Nicaragua will sign the Paris Agreement, leaving only the US and Syria on the sidelines

Soon, the US and war-torn Syria will be the only countries uninterested in participating in the Paris Agreement.

This week, El Nuevo Diario, one of Managua’s major newspapers, reported that Nicaragua’s president, Daniel Ortega, had committed to signing the Paris Agreement. Ortega’s administration had previously opted not to sign on in protest; Nicaragua’s diplomats felt that the deal was far weaker than it should have been.

But Ortega said his decision was prompted by the growing number of climate change-linked problems faced by developing countries around the world.

“We have to be in solidarity with the large number of countries that are the first victims, who are already the victims, and who will continue to suffer the impact of these disasters,” Ortega said, according to El Nuevo Diario. “These are countries in Africa, Asia, Latin America, and the Caribbean that are in areas that are highly vulnerable.”

A plan is in the works for Nicaragua to join the agreement “soon,” he said. “We have already had meetings addressing the issue.”

In 2013, the World Bank described Nicaragua as a “renewable energy paradise.”

Until recently, the country was heavily dependent on oil, but starting in 2006 it began turning its energy economy inside out.

Nicaragua now gets more than half of its energy from renewable sources, and hopes to reach 90 percent by 2020. It has been helped toward that goal by its volcanoes, a source of geothermal energy that can be harnessed in geothermal plants that use steam from underground magma to turn generators. In recent years, Nicaragua has also become increasingly reliant on wind turbines and solar farms.

In short, Nicaragua is doing its part to prevent climate change, but the Paris Agreement, the country’s diplomats argue, gives larger nations room to continue to drag their feet.

“We have to achieve the objective of 1.5-degree increase in this century, or, at worst, the 2 degrees, And what does this process in Paris lead to? Three degrees,” Dr. Paul Oquist, one of Nicaragua’s representatives at the Paris conference, told Democracy Now in 2015.

“Three degrees Celsius is not acceptable,” he continued. “Three degrees Celsius is a disaster. It’s catastrophic. So, we think that we have to get out of this spin and back to where the problem can be solved.”

Oquist also said, during negotiations, that he wanted the Paris Agreement to allow small countries to be able to seek “compensation for damages” and to have “the right to litigate over legal responsibilities.” On a per-capita basis, residents of only a few countries are responsible for the vast majority of the pollution that causes global warming, and Nicaragua is not one of them.

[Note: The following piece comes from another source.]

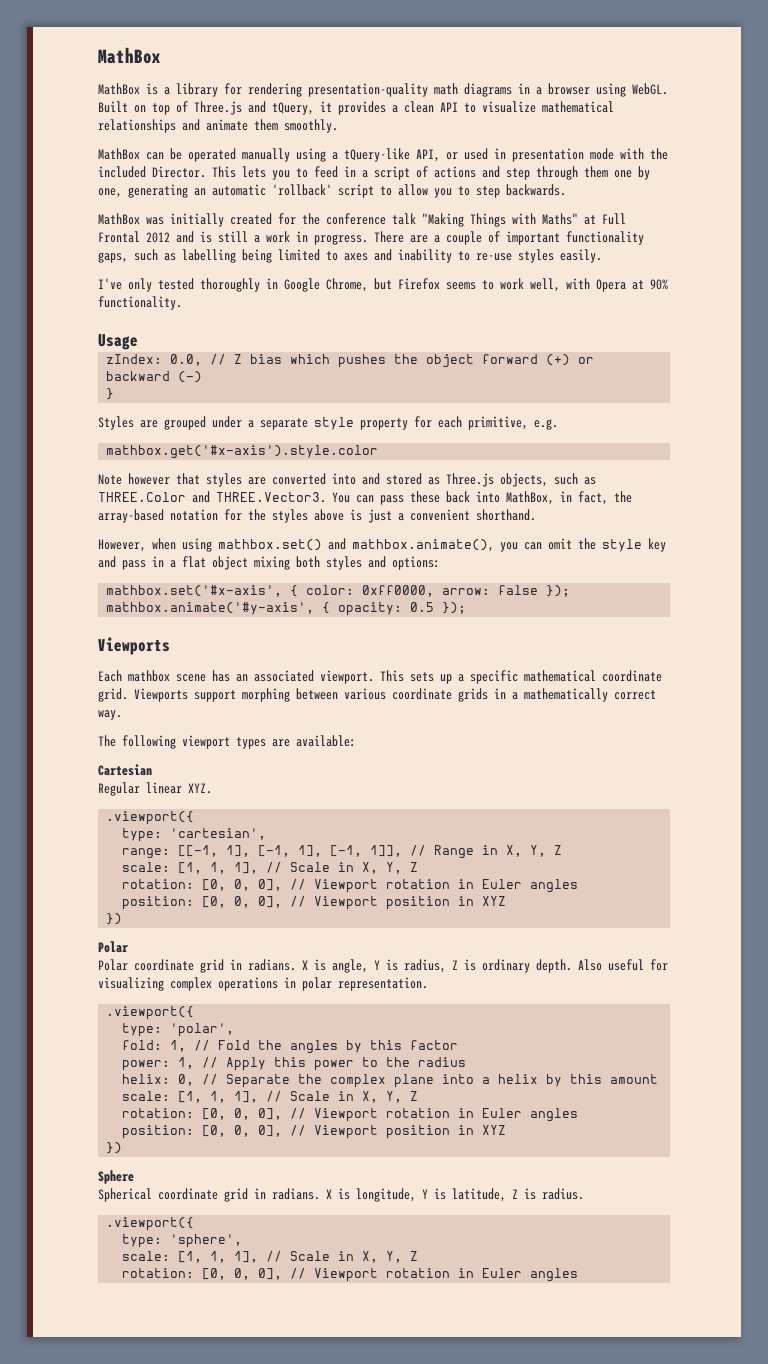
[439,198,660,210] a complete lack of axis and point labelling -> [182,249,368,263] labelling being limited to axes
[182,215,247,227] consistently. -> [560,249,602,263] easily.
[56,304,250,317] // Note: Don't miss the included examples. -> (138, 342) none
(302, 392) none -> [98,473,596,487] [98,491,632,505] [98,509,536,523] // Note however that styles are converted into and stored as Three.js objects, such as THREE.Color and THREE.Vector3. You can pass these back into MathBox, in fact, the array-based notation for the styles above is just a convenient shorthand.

In his announcement this week, Ortega again criticized the agreement. Scientists have made clear, he said, that the commitments in the agreement would not be enough to reduce global warming. He also criticized it for being nonbinding, saying the countries had “no obligation” to do what they said they would.

Nonetheless, Ortega said Nicaragua would sign on to show solidarity with other small nations that are vulnerable.

Ortega made his announcement as diplomats convened for the UN General Assembly in New York City.

In remarks, world leaders, including Secretary General António Guterres, linked 2017’s devastating hurricane season to climate change. A series of uncommonly powerful storms have wreaked havoc on Caribbean nations that are Nicaragua’s neighbors.

“Reducing carbon emissions must clearly be part of our response, together with adaptation measures,” Guterres said during a high-level meeting on Hurricane Irma, held as Hurricane Maria was gathering strength in the Atlantic. “The rise in the surface temperature of the ocean has had an impact on weather patterns; and we must do everything possible to bring it down.

In his speech to the UN, Donald Trump did not mention climate change.

The UN General Assembly followed a separate meeting, held in Montreal, to discuss the United States’ withdraw from the Paris Agreement. US representatives did attend the meeting, and some apparently gave the EU’s climate commissioner, Miguel Arias Canete, the idea that the US would not withdraw from Paris after all. Canete’s read on the situation was reported by the Wall Street Journal, but the Trump administration immediately moved to quash those rumors, insisting that its plans hadn’t changed.

Because of waiting periods built into the Paris Agreement, the US’s withdraw from it will not be formalized until November 2020 — the same month when Donald Trump will stand for reelection. As UN Dispatch reported in June, if Trump is succeeded by a president with a more favorable view toward the Paris Agreement, the US would likely be able to reenter without much trouble.

In the meantime, Nicaragua’s decision to engage with the agreement — despite it’s dissatisfaction with it — makes the US’s own decision to opt out stand even more starkly in contrast to other nations’ desire to confront the problem together, despite disagreements. When it comes the climate change, the US is increasingly isolated.